◆ Was zu tun ist ◆
Kannst du den folgenden Textauszug über die Erbschaftsteuerbefreiung für ein Familienwohnheim vollständig und Wort für Wort wiedergeben?

Familienwohnheim: Voraussetzungen für Erbschaftsteuerbefreiung

Geht ein sog. Familienwohnheim durch Erbschaft auf den Ehegatten/ eingetragenen Lebenspartner oder auf die Kinder über, wird unter bestimmten Voraussetzungen keine Erbschaftsteuer erhoben. Der zusätzliche Freibetrag von bis zu 500.000 € kann in diesen Fällen für übriges Vermögen genutzt werden.

Um die Steuerbefreiung zu bekommen, müssen bestimmte Bedingungen erfüllt sein. So muss der Verstorbene bis zu seinem Tod die Wohnung oder das Haus selbst genutzt haben oder daran aus zwingenden Gründen gehindert gewesen sein, wie etwa durch Pflegebedürftigkeit. Nach dessen Tod müssen die Erben das Eigenheim unverzüglich selbst nutzen. Sollen Kinder in den Genuss der Steuerbefreiung kommen, darf darüber hinaus die Wohnfläche des Eigenheims nicht über 200 m² liegen. Der Erbe muss das Familienheim mindestens 10 Jahre lang selbst nutzen, es sei denn, zwingende Gründe, wie etwa Pflegebedürftigkeit oder Tod, hindern ihn daran.

◆ Vorliegende Auflistung ◆

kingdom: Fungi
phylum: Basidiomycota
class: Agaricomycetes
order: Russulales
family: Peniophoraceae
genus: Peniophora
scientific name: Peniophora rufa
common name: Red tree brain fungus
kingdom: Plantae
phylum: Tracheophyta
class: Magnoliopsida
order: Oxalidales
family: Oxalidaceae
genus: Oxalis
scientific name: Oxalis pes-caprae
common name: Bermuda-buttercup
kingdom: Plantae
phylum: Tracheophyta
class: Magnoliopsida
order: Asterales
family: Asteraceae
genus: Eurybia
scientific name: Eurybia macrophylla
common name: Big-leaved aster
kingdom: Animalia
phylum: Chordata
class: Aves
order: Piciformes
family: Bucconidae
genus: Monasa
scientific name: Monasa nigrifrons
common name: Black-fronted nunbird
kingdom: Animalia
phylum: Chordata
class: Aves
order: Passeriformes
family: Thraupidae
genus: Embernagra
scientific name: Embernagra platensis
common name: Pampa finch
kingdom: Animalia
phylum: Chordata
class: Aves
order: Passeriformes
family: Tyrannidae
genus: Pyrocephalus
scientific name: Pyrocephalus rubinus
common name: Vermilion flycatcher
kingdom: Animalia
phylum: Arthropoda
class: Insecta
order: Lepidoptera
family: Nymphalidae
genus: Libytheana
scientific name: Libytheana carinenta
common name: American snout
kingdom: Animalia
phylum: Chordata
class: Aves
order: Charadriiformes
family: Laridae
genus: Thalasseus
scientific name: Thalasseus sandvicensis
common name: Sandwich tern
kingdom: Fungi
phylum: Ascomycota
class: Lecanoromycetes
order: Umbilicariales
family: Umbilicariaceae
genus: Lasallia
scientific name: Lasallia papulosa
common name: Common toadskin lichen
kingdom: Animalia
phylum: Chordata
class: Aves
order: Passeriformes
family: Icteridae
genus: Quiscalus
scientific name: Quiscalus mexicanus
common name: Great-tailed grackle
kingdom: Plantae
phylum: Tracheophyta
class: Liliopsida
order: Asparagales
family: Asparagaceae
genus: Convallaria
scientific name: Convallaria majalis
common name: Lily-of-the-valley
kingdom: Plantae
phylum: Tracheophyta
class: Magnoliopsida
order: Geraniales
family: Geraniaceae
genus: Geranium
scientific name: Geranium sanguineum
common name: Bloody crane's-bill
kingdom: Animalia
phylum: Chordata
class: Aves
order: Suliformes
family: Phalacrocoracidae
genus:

◆ Vollständige Antwort ◆
Familienwohnheim: Voraussetzungen für Erbschaftsteuerbefreiung

Geht ein sog. Familienwohnheim durch Erbschaft auf den Ehegatten/ eingetragenen Lebenspartner oder auf die Kinder über, wird unter bestimmten Voraussetzungen keine Erbschaftsteuer erhoben. Der zusätzliche Freibetrag von bis zu 500.000 € kann in diesen Fällen für übriges Vermögen genutzt werden.

Um die Steuerbefreiung zu bekommen, müssen bestimmte Bedingungen erfüllt sein. So muss der Verstorbene bis zu seinem Tod die Wohnung oder das Haus selbst genutzt haben oder daran aus zwingenden Gründen gehindert gewesen sein, wie etwa durch Pflegebedürftigkeit. Nach dessen Tod müssen die Erben das Eigenheim unverzüglich selbst nutzen. Sollen Kinder in den Genuss der Steuerbefreiung kommen, darf darüber hinaus die Wohnfläche des Eigenheims nicht über 200 m² liegen. Der Erbe muss das Familienheim mindestens 10 Jahre lang selbst nutzen, es sei denn, zwingende Gründe, wie etwa Pflegebedürftigkeit oder Tod, hindern ihn daran.